Fig. 2. Schematic of the cellular processes associated with calcification and the approximate energetic costs of a coccolithophore cell.

Energetic costs are reported in percentage of total photosynthetic budget. (A) Transport processes include the transport into the cell from the surrounding seawater of primary calcification substrates Ca²⁺ and HCO₃⁻ (black arrows) and the removal of the end product H⁺ from the cell (gray arrow). The transport of Ca²⁺ through the cytoplasm to the CV is the dominant cost associated with calcification (Table 1). (B) Metabolic processes include the synthesis of CAPs (gray rectangles) by the Golgi complex (white rectangles) that regulate the nucleation and geometry of CaCO₃ crystals. The completed coccolith (gray plate) is a complex structure of intricately arranged CAPs and CaCO₃ crystals. (C) Mechanical and structural processes account for the secretion of the completed coccoliths that are transported from their original position adjacent to the nucleus to the cell periphery, where they are transferred to the surface of the cell. The costs associated with these processes are likely to be comparable to organic-scale exocytosis in noncalcifying haptophyte algae.

Plate 1. Diversity of coccolithophores.

Emiliania huxleyi, the reference species for coccolithophore studies, is contrasted with a range of other species spanning the biodiversity of modern coccolithophores. All images are scanning electron micrographs of cells collected by seawater filtration from the open ocean. (A to N) Species illustrated: (A) Coccolithus pelagicus, (B) Calcidiscus leptoporus, (C) Braarudosphaera bigelowii, (D) Gephyrocapsa oceanica, (E) E. huxleyi, (F) Discosphaera tubifera, (G) Rhabdosphaera clavigera, (H) Calciosolenia murrayi, (I) Umbellosphaera irregularis, (J) Gladiolithus flabellatus, (K and L) Florisphaera profunda, (M) Syracosphaera pulchra, and (N) Helicosphaera carteri. Scale bar, 5 μm.

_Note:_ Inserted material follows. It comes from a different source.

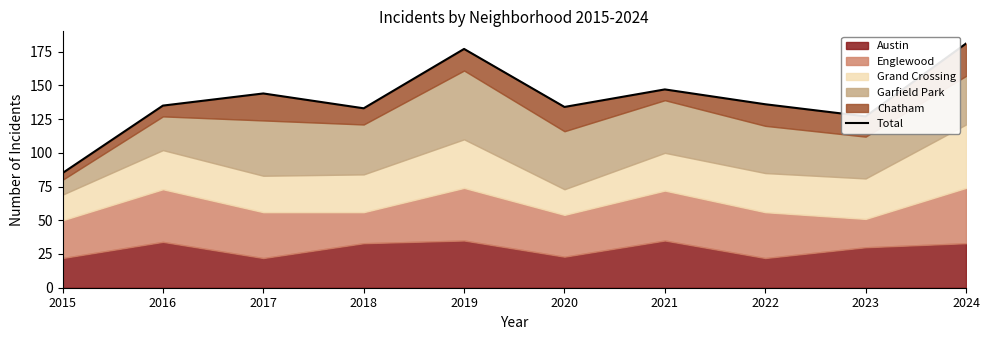

Where is the first local maximum?

2017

Fig. 3. Proposed main benefits of calcification in coccolithophores.

(A) Accelerated photosynthesis includes CCM (1) and enhanced light uptake via scattering of scarce photons for deep-dwelling species (2). (B) Protection from photodamage includes sunshade protection from ultraviolet (UV) light and photosynthetic active radiation (PAR) (1) and energy dissipation under high-light conditions (2). (C) Armor protection includes protection against viral/bacterial infections (1) and grazing by selective (2) and nonselective (3) grazers.

Fig. 4. Potential niches of calcification benefits in coccolithophores using the MITgcm model.

Model results show the geographical area of four tested benefits of calcification. (A) Benefit of light uptake (captured by increased photosynthesis-curve slope of the coccolithophore type). (B) Benefit of high-light protection (captured by reduced light inhibition of the coccolithophore type). (C) Benefit of protection against viral/bacterial infection (captured by reduced mortality rate of the coccolithophore type). (D) Benefit of grazing protection (captured in the model by reduced palatability of the coccolithophore type). Presented model results are from the most realistic simulations when compared with biomass observations along the AMT (fig. S3).